Steve's Tchotchke Collection (An Occasional Series)

So moldy old cassettes and videotapes of bands I was in and 3D Viewmaster slides of my Bar Mitzvah (I am not kidding about this) are not the only things I got out of storage recently.

Case in point -- this extremely rare 1976 pamphlet edition of a poem by (then an item) Godmother of Punk Patti Smith and Television guitarist Tom Verlaine.



Patti was kind enough to give me an autographed copy during the course of the 1978 interview I did with her for the Magazine Formerly Known as Stereo Review. And years later -- some time in the early 90s -- a friend of mine, who was working with Verlaine's management, passed it along to Tom, who was equally kind enough to add his John Hancock along with handwritten notes as to which verses were his and which were Patti's.
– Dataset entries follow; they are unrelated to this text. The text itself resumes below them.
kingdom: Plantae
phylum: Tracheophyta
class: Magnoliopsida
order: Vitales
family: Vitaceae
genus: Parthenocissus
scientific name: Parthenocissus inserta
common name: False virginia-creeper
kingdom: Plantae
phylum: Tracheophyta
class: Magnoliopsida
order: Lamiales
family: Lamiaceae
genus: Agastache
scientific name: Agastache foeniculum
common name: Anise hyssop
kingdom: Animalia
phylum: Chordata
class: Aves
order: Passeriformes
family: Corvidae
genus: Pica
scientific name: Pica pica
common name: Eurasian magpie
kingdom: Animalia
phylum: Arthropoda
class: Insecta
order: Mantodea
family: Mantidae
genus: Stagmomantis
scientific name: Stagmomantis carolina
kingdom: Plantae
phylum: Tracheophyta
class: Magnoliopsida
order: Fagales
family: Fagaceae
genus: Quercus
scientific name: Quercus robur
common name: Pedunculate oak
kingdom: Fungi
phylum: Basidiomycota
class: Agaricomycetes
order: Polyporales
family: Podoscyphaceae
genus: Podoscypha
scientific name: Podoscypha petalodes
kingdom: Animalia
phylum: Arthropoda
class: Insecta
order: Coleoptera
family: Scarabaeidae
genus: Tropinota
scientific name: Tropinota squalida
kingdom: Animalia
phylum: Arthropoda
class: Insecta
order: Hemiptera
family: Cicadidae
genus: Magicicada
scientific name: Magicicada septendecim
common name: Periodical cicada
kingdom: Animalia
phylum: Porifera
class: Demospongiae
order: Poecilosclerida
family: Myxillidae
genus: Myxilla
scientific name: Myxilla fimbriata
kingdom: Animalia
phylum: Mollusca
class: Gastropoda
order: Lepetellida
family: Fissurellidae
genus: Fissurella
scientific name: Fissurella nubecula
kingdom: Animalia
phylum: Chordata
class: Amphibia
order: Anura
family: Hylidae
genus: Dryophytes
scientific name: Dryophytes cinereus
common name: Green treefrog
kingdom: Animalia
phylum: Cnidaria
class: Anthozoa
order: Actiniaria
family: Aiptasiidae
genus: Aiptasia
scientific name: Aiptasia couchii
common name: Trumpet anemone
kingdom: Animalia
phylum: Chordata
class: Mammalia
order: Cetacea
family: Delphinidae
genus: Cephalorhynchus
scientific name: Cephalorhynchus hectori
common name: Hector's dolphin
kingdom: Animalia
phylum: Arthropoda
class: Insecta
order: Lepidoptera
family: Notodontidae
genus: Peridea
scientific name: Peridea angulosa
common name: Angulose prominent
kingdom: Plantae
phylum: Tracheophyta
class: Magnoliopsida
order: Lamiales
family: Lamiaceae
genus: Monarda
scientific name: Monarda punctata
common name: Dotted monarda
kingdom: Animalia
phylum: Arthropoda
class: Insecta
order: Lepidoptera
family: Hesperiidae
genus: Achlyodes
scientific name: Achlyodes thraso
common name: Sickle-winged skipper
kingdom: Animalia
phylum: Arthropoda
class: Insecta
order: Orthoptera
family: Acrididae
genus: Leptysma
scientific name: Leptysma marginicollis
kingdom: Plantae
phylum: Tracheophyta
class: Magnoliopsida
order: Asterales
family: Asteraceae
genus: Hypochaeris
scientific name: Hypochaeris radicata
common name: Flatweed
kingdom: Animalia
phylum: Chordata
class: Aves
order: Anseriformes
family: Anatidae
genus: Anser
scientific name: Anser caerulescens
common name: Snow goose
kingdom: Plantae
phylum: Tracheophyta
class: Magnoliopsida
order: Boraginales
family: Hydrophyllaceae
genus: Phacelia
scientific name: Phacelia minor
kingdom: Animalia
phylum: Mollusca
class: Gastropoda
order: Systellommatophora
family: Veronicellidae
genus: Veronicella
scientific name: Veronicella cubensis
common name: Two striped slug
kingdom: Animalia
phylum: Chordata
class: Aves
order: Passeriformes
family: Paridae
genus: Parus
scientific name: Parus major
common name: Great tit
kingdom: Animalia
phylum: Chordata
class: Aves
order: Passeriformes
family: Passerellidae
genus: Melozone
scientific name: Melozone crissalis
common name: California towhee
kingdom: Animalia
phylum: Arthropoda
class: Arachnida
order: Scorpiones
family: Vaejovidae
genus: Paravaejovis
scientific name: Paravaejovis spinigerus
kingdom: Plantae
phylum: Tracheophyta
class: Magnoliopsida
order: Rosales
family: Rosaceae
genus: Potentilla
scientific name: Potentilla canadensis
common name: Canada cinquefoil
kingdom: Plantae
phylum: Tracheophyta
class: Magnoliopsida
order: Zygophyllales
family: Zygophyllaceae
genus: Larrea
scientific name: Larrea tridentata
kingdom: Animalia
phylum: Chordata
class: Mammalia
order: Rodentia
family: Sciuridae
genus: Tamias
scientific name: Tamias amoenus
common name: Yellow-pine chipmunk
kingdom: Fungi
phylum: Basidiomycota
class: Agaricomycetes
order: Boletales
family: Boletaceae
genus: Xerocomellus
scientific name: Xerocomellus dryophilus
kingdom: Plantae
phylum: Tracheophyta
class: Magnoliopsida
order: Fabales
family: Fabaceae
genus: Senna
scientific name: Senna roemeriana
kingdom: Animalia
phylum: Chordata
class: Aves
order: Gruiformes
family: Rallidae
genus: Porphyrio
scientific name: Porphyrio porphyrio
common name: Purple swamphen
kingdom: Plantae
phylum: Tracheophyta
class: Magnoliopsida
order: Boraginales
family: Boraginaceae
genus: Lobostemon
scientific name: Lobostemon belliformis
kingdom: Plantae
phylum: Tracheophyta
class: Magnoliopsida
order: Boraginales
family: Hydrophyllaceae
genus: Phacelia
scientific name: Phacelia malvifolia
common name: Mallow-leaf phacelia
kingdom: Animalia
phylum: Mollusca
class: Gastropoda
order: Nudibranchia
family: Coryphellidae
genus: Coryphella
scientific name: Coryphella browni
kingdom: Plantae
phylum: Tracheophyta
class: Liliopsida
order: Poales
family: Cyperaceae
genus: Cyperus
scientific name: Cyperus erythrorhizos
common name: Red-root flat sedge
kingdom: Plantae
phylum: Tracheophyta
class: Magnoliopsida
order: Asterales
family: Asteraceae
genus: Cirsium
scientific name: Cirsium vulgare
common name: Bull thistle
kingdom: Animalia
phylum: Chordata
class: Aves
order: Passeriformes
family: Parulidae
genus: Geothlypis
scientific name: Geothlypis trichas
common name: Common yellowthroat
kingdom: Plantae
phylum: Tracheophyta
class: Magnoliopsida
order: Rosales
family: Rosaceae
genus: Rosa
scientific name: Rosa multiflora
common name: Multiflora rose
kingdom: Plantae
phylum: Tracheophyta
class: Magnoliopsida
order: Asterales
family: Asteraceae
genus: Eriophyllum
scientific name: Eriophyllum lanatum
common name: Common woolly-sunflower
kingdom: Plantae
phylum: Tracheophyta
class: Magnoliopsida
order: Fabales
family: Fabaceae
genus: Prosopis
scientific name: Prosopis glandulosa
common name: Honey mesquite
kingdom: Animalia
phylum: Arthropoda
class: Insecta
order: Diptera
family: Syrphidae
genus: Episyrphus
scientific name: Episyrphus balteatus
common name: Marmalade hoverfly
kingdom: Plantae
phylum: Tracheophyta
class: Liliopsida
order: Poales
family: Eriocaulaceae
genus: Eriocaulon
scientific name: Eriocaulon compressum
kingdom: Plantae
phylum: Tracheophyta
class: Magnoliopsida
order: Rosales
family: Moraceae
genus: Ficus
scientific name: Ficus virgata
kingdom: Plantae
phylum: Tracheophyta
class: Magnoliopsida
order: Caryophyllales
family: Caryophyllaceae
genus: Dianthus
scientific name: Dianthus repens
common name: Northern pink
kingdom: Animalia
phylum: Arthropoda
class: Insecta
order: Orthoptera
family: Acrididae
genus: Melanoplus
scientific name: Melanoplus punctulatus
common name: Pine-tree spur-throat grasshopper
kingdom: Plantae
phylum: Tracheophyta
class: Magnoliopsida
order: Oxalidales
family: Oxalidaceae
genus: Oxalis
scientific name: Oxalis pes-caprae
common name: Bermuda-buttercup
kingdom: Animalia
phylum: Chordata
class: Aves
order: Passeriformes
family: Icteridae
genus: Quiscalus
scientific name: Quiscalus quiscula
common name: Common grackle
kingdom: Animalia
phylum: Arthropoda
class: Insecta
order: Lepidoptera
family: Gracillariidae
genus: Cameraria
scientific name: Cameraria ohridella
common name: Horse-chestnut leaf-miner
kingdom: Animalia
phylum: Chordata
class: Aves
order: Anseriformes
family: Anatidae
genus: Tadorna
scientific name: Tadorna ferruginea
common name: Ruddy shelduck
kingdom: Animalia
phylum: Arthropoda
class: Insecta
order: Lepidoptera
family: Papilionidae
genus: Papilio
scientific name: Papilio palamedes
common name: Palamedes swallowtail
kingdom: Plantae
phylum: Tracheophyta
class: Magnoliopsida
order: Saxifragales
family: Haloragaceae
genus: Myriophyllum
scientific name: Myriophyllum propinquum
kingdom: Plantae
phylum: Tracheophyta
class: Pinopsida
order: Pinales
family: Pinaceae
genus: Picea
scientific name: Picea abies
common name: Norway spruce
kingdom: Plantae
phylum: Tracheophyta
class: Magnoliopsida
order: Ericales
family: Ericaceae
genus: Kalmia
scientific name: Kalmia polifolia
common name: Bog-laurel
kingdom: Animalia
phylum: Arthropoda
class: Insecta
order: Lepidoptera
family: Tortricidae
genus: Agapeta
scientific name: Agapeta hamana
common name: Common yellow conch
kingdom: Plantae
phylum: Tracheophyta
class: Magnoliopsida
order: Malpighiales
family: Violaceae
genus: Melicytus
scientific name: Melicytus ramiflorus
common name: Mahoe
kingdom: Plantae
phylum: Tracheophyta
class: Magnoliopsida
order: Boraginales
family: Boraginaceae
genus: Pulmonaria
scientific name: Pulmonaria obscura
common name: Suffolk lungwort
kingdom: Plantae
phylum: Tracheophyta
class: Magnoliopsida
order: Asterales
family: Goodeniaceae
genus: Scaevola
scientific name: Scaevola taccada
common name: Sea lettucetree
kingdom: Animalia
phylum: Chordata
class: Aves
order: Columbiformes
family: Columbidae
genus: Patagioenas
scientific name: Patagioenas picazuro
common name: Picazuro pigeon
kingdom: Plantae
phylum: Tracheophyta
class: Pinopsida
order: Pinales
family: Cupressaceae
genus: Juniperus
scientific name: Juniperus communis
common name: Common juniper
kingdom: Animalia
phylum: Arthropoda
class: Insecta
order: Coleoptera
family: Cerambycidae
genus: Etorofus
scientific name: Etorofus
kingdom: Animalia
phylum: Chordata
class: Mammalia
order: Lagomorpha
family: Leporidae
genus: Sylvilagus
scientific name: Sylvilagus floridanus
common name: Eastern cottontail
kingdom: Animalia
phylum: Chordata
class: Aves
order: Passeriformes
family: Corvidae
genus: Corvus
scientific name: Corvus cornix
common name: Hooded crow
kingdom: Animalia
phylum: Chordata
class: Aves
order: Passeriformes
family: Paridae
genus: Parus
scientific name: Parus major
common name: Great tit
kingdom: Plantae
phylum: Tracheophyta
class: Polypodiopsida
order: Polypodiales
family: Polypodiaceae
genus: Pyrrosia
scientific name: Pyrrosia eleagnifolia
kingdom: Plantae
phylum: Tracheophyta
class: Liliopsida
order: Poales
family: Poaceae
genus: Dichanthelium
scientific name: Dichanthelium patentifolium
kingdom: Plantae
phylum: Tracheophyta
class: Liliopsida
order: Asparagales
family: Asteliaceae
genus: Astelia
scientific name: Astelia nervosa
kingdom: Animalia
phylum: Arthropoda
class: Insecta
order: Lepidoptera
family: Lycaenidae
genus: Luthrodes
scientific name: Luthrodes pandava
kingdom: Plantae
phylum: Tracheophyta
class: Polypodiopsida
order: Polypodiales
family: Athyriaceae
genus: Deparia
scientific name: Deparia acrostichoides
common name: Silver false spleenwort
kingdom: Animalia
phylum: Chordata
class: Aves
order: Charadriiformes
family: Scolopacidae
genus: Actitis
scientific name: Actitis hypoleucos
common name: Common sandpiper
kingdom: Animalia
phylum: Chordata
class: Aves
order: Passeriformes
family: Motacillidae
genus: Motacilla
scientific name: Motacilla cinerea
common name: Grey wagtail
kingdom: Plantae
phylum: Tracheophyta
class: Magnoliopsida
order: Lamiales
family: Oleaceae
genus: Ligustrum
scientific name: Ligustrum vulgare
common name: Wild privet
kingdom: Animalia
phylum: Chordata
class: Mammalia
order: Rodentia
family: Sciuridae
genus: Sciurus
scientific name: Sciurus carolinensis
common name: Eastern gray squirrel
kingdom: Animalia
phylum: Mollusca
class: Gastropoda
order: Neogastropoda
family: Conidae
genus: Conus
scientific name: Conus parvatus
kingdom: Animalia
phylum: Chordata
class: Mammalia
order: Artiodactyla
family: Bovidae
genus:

What can I tell you -- it's one of my most treasured possessions, even if it IS pretentious enough to alternate pages in English and (presumably well-translated) French.


5 comments:

Anonymous said...

Did Patti really say "bleepable'?

"Basically, if there isn't somebody I want to bleep in a band, I couldn't care less. Unless it's such great abstract music it carries me away. Otherwise, if it's a rock-and-roll band, there better be somebody bleepable or forget it."

PS: "to confront Dat Old Debbil media" !!!??? Oooof.

steve simels said...

No, she didn't say bleepable. That was my editors pretending we had a family magazine.

And the "debbil media" quote you quoted has embarrassed me for decades. Really awful.

dave™© said...

IIRC, Smith was in the Bay Area for awhile in the early 70s. Think she worked at Rather Ripped Records in Berkeley, where she did some poetry/music shows. I think they were selling some recordings and/or similar poetry printings through their mail order catalog, which, along with a couple of reviews she had printed in CREEM, was why I, a 17-year-old resident of a small farming town in California's Central Valley, knew who the hell she was when her first album came out.

danny1959 said...

I have a copy of that book, sans autograph, but I don't remember much about it.

Anonymous said...

Must have been amazing to find that pamphlet, especially in view of her writing about that period in her memoir.

(I loved that Johnathan Richman played drums for her in SF.)